-- THE DATA follows --

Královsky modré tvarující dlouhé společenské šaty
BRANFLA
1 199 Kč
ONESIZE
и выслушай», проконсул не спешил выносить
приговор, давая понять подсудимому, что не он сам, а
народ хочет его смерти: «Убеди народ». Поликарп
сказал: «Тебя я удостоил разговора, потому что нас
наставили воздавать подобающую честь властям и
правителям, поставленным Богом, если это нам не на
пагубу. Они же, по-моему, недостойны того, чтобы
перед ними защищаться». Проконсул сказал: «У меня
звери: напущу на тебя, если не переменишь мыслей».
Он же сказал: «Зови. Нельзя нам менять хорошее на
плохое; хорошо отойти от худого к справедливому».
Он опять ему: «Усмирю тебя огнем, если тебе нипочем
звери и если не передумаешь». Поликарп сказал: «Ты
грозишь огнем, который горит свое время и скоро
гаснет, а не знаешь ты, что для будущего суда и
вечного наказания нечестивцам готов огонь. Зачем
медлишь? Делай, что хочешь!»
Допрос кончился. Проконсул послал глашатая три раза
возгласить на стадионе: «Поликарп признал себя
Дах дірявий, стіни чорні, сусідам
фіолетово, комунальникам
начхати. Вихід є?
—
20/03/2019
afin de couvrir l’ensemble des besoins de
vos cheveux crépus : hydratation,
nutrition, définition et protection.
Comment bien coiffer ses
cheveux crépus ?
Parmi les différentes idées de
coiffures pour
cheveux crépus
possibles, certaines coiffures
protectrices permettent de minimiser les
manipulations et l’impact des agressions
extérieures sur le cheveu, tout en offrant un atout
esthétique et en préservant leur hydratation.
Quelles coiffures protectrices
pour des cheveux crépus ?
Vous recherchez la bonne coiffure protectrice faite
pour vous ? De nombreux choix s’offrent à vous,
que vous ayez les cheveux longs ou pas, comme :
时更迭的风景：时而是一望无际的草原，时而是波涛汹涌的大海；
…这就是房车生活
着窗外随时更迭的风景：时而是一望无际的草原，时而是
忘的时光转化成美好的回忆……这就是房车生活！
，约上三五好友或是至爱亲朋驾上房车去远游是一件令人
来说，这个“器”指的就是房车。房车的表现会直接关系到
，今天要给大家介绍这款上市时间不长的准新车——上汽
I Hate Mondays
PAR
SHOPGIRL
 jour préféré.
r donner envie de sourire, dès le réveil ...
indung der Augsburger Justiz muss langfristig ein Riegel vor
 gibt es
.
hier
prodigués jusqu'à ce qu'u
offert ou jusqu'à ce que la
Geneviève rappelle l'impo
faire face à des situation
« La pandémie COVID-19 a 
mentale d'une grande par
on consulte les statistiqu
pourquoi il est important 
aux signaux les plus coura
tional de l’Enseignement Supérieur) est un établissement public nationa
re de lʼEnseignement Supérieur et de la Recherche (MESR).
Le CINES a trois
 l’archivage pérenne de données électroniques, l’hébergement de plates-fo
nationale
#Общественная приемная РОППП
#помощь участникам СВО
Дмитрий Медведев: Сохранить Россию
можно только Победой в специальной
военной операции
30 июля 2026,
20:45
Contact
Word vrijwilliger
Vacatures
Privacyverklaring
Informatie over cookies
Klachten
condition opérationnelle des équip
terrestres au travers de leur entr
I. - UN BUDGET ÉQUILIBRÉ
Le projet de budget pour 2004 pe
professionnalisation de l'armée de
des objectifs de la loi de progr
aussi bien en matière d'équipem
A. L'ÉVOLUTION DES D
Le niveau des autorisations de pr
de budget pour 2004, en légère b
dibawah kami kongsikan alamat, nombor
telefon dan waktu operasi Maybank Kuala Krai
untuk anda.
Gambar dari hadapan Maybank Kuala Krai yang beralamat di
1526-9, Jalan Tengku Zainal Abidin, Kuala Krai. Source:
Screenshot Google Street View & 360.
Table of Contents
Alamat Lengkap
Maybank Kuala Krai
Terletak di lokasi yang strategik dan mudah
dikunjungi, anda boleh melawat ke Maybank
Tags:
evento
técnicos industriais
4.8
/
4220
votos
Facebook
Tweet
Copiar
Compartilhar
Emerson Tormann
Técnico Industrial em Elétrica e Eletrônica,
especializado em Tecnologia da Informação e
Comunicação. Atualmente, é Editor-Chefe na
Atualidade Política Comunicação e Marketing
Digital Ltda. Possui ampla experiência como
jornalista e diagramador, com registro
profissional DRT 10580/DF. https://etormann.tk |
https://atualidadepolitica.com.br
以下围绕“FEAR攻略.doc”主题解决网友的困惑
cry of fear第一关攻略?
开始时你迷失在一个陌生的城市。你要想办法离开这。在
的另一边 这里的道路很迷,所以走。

-- THE DATA concluded --

§ TRY IT:
Each line from the one containing "profissional DRT 10580/DF." through the end of the listing above should be copied exactly, with no other line included.

§ OUTPUT FOR THIS EXERCISE:
profissional DRT 10580/DF. https://etormann.tk |
https://atualidadepolitica.com.br
以下围绕“FEAR攻略.doc”主题解决网友的困惑
cry of fear第一关攻略?
开始时你迷失在一个陌生的城市。你要想办法离开这。在
的另一边 这里的道路很迷,所以走。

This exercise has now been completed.